EKONOMI – Kabar baik bagi para pengemudi ojek online (ojol) di Indonesia. PT GoTo Gojek Tokopedia Tbk dan PT Grab Teknologi Indonesia resmi mengumumkan penerapan potongan komisi sebesar 8 persen untuk layanan transportasi roda dua mulai 1 Juli 2026.
Kebijakan tersebut diumumkan usai pertemuan jajaran direksi kedua perusahaan dengan pimpinan DPR RI di Kompleks Parlemen, Jakarta, Selasa (23/6/2026).
Langkah ini dinilai menjadi salah satu upaya meningkatkan kesejahteraan para mitra pengemudi yang selama ini mengeluhkan besarnya potongan aplikasi.
GoTo Pastikan Potongan 8 Persen Berlaku Mulai Juli
Wakil Direktur Utama GoTo, Catherine Hindra Sutjahyo, menegaskan bahwa kebijakan komisi 8 persen akan mulai diterapkan secara resmi pada awal Juli mendatang.
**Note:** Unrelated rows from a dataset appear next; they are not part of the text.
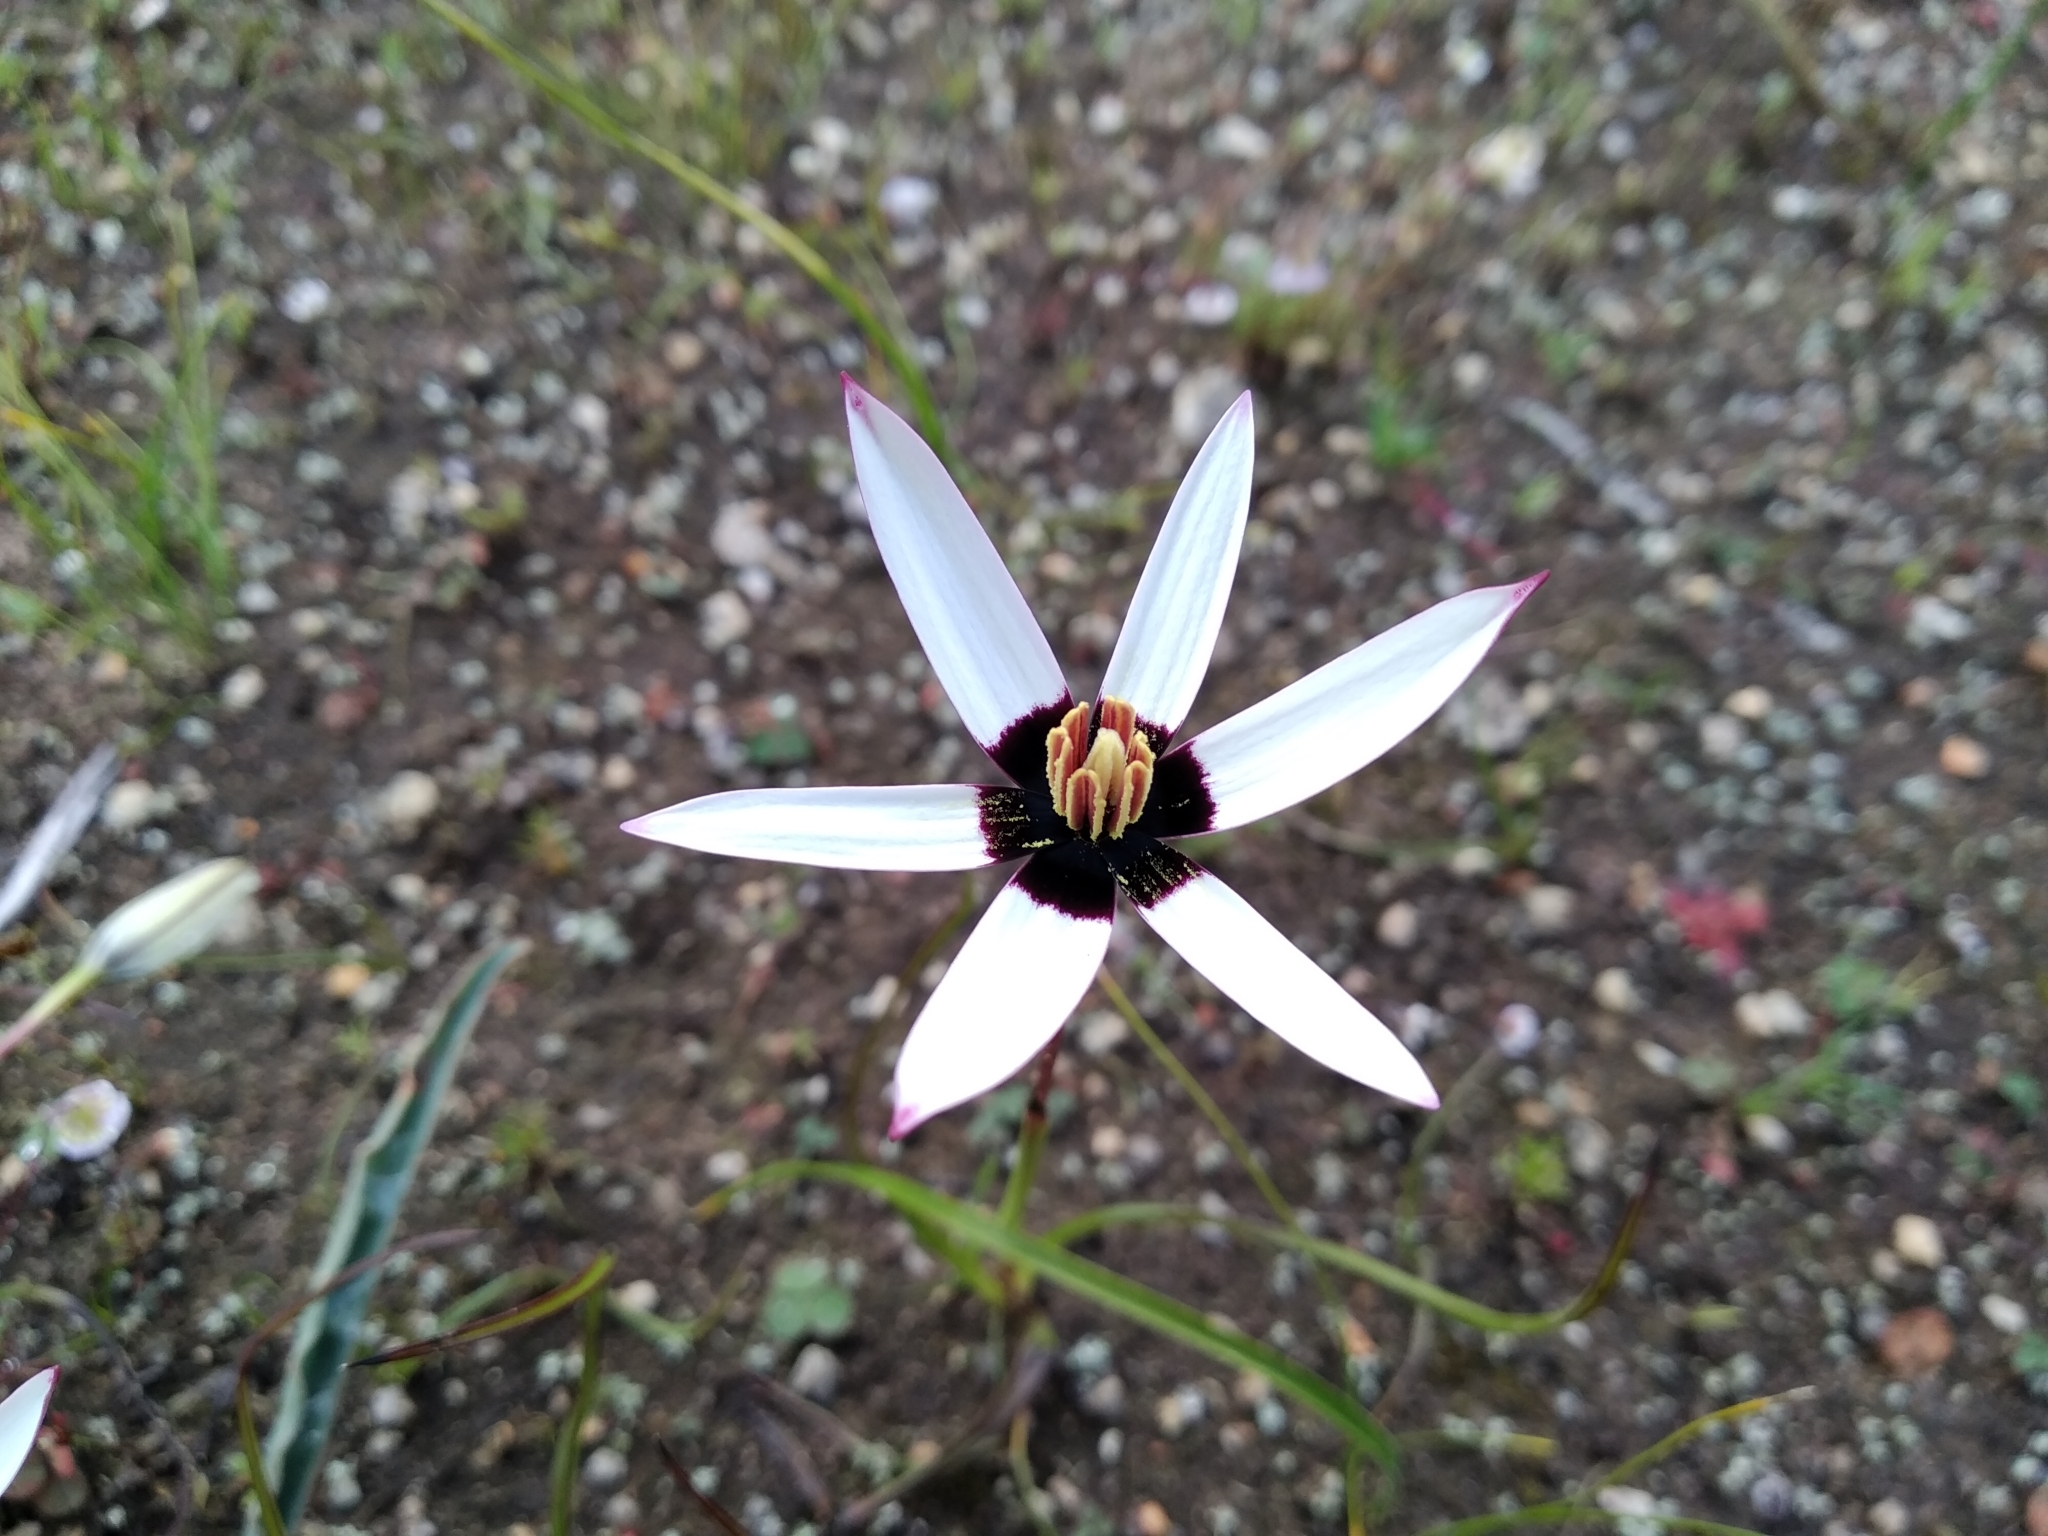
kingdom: Plantae
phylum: Tracheophyta
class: Liliopsida
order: Asparagales
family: Hypoxidaceae
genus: Pauridia
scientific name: Pauridia capensis
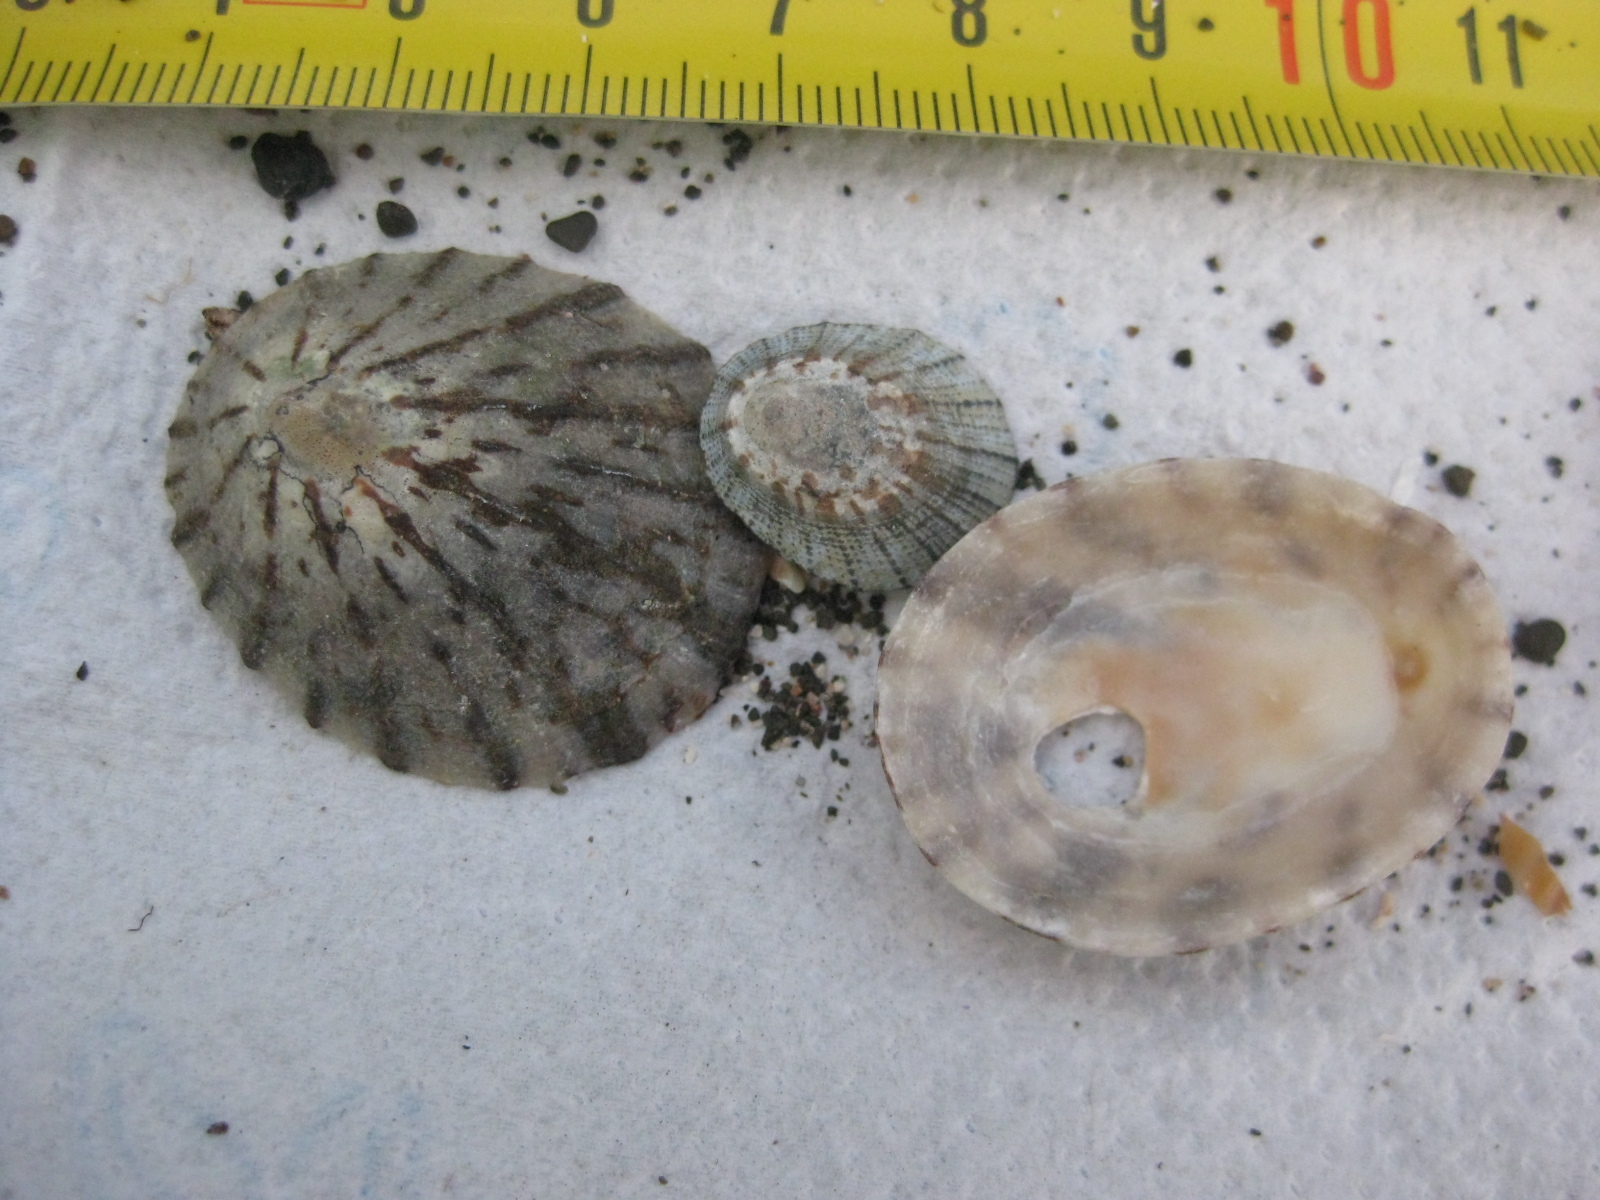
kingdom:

Menurutnya, keputusan tersebut merupakan hasil komunikasi antara perusahaan, pemerintah, dan berbagai pihak terkait untuk menciptakan ekosistem transportasi digital yang lebih berkelanjutan.
“Potongan komisi 8 persen akan efektif berlaku mulai 1 Juli 2026,” ujarnya.
Grab Ikut Terapkan Kebijakan yang Sama
Senada dengan GoTo, CEO Grab Indonesia Neneng Goenadi memastikan bahwa layanan GrabBike juga akan menerapkan komisi sebesar 8 persen mulai tanggal yang sama.
Kebijakan ini berlaku khusus untuk layanan transportasi penumpang roda dua yang menjadi sumber pendapatan utama sebagian besar mitra pengemudi Grab di Indonesia.
Grab berharap kebijakan tersebut dapat memberikan dampak positif terhadap peningkatan pendapatan mitra pengemudi sekaligus menjaga kualitas layanan kepada pelanggan.
DPR Sambut Positif Kebijakan Baru
Wakil Ketua DPR RI Cucun Ahmad Syamsurizal menyambut baik keputusan kedua perusahaan aplikasi transportasi digital tersebut.
Menurutnya, penurunan potongan komisi merupakan hasil perjuangan panjang yang melibatkan berbagai pihak, termasuk pemerintah, DPR, asosiasi pengemudi, dan perusahaan aplikator.
Ia menilai kebijakan ini menjadi bentuk komitmen bersama dalam meningkatkan kesejahteraan pengemudi ojol yang selama ini menjadi bagian penting dari ekonomi digital nasional.
“Kami menyambut baik keputusan ini karena mulai 1 Juli 2026 komisi 8 persen sudah resmi diberlakukan,” ujarnya.
Diharapkan Tingkatkan Pendapatan Driver
Dengan berkurangnya potongan aplikasi, para pengemudi berpotensi memperoleh pendapatan bersih yang lebih besar dari setiap perjalanan yang diselesaikan.
Kebijakan ini juga diharapkan dapat meredam berbagai keluhan dan aksi protes yang sebelumnya disampaikan sejumlah komunitas pengemudi terkait besarnya potongan tarif aplikasi.
Meski demikian, implementasi kebijakan tersebut masih akan terus dipantau untuk memastikan manfaatnya benar-benar dirasakan oleh para mitra pengemudi di lapangan.
Para driver berharap kebijakan baru ini dapat menjadi langkah awal menuju sistem kemitraan yang lebih adil dan berkelanjutan antara aplikator dan pengemudi.
Dengan mulai berlakunya potongan tarif 8 persen pada 1 Juli 2026, jutaan pengemudi ojol di Indonesia kini menantikan dampak nyata terhadap peningkatan pendapatan mereka.